Notes From Underground: Caught Between a Portfolio Balance Channel and a Fiscal Cliff

What has Ben Bernanke wrought? Since the FED CHAIRMAN uttered that Phrase “FISCAL CLIFF” at the now infamous April 25 press conference, the S&P has dropped more than 6% (take out month-end window dressing). Investors were unnerved by the Bernanke acknowledgement of a huge drop in GDP if the Washington politicos did not start to deal with the problem of fiscal retrenchment that awaits. It has been estimated that the hit from spending cuts and tax increases will result in at least a 3.5% hit to U.S. growth. It was Bernanke that lit the fuse and today the CBO weighed in with its great concern over the “fiscal cliff.”

The market now has the CLIFF in its mind 24/7 and coupled with Europe 48/14, it seems that deleveraging is all the rage. The Germans say nein to EUROBONDS so the pressure on the Bernanke FED grows by the hour. This market has been breast-fed on the concept of PORTFOLIO BALANCE CHANNEL and Greenspan’s beloved “wealth effect.” The FED now has its entire being on the line as Europe seems paralyzed by politics and all other financial powers await some type of leadership. Will there be an increase in the usage of the FED’S SWAP LINE to ensure that the Europeans have enough DOLLARS to meet OVERNIGHT FUNDING CONCERNS?

The world sits on a FINANCIAL CLIFF that can easily lead to a massive new round of deleveraging. The G-8 proved powerless to support the global system. Is there any global institution with the ability to craft together a plan of action? Fear of a deleveraging spiral is REAL. I HEARD IT THROUGH A GOLDVINE.

***Last night the Japanese Central Bank held at its present level of commitment and decided to hold off on further liquidity adds. The effect was to send the YEN rallying as the market had been expecting a new round of tepid QE. The BOJ is holding firm in its belief that the Japanese budget deficit needs to be trimmed and is waiting to see what PRIME MINISTER NODA can achieve in his quest to raise the sales tax.

It is no time for the Japanese to be worrying about its budget. A strong YEN in a globally challenged economic morass is no way to grow your economy. The Japanese have muddled through the last 20 years because global growth was strong enough to keep the Japanese export engine alive. It is time to awaken GODZILLA AND MOTHRA with some massive amounts of stimulus, especially with the EUR/YEN trading below 100.

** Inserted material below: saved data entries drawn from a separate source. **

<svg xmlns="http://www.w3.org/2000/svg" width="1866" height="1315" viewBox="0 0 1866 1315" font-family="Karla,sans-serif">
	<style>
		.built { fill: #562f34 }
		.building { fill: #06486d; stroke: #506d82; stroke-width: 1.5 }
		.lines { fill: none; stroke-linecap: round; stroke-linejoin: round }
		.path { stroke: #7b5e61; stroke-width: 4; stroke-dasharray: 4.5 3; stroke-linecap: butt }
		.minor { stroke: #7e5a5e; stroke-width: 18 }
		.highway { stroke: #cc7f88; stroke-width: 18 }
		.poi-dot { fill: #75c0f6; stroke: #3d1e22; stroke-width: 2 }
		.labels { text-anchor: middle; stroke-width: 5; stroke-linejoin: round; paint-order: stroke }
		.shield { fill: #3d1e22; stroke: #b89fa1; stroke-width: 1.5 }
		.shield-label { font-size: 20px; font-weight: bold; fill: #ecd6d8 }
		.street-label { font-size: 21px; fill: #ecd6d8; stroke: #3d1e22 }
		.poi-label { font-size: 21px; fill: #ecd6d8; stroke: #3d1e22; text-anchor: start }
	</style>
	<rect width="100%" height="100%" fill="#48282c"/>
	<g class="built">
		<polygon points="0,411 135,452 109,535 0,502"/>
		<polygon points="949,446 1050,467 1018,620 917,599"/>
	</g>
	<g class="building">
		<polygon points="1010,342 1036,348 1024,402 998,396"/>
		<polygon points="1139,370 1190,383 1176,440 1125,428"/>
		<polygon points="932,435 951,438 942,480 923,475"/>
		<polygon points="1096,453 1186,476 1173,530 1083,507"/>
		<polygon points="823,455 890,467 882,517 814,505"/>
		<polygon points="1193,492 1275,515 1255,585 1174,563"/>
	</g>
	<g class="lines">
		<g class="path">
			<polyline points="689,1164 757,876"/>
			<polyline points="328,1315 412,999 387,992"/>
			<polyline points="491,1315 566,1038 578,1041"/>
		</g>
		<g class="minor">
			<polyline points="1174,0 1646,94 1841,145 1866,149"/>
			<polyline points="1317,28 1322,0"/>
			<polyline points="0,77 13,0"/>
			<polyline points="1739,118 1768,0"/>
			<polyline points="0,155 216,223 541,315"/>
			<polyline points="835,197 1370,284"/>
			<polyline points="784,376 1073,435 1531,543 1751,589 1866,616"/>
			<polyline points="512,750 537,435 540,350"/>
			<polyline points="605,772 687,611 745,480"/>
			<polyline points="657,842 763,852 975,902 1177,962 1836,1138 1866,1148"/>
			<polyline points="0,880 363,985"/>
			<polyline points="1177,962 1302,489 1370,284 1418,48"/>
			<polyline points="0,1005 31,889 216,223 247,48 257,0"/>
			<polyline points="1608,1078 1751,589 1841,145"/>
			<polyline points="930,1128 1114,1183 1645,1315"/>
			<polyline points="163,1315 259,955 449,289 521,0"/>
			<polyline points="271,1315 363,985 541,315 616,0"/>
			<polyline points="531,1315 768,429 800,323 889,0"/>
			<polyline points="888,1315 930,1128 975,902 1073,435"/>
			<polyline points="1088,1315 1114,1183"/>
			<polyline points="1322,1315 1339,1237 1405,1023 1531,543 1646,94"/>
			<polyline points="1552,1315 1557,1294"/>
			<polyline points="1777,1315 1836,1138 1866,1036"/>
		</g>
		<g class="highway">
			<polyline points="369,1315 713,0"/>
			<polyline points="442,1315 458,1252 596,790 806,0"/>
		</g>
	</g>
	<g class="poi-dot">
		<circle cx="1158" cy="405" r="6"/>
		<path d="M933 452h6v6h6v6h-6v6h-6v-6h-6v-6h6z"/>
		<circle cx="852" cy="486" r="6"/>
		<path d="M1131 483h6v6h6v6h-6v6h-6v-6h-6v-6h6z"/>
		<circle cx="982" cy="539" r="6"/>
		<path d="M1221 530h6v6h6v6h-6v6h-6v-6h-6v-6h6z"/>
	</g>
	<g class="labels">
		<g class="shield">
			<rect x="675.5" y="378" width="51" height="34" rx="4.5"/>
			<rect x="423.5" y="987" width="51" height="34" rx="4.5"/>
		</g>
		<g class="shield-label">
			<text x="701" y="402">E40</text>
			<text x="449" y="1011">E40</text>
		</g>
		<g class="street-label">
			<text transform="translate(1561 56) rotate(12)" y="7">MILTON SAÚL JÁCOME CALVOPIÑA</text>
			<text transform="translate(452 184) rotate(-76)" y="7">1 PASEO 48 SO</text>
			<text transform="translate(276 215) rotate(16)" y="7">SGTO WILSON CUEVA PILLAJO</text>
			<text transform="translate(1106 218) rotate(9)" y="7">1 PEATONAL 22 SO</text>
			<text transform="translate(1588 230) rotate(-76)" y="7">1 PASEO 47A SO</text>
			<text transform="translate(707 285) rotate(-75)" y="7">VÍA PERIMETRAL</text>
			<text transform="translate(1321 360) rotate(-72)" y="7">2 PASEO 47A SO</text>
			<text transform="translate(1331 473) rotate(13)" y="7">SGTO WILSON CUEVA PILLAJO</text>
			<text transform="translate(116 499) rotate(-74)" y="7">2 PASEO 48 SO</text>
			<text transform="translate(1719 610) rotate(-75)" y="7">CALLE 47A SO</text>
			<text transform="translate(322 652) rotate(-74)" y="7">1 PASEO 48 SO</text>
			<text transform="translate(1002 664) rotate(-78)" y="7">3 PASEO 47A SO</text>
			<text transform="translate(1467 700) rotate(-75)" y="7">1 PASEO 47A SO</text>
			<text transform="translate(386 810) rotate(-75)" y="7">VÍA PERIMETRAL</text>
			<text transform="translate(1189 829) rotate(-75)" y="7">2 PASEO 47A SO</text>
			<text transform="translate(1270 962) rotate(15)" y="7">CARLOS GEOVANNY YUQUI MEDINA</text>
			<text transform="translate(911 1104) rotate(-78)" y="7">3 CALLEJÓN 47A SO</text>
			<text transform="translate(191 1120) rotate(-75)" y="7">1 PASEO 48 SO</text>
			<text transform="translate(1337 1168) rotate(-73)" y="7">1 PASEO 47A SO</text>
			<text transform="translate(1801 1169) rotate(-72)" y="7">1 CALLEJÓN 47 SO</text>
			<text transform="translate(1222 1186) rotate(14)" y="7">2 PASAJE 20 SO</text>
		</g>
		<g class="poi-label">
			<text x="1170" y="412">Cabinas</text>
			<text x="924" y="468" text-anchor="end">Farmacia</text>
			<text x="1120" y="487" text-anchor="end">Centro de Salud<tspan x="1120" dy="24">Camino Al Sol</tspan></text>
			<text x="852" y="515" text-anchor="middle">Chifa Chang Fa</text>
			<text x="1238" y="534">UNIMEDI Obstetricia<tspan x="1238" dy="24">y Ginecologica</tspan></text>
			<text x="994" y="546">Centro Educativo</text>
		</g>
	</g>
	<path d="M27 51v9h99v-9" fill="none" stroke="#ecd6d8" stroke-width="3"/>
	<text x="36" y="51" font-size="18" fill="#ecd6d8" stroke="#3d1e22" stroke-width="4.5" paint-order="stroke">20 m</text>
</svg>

***The Germans see the crisis as no problem as they are offering a zero coupon short-dated instrument. The SCHATZ is back at 4 basis points. More importantly, the SWISS 2-YEAR NOTE is trading at NEGATIVE  20 BASIS POINTS. There is no problem as long as you have a bureaucratic job in Brussels or are a German auto maker. Adding to the problems in Europe is that the Irish 2/10 curve has flattened quite a bit recently, adding to concern that some investors are dumping some of the shorter term Irish debt. Again, do the math and the world certainly in a state where 2+2=5.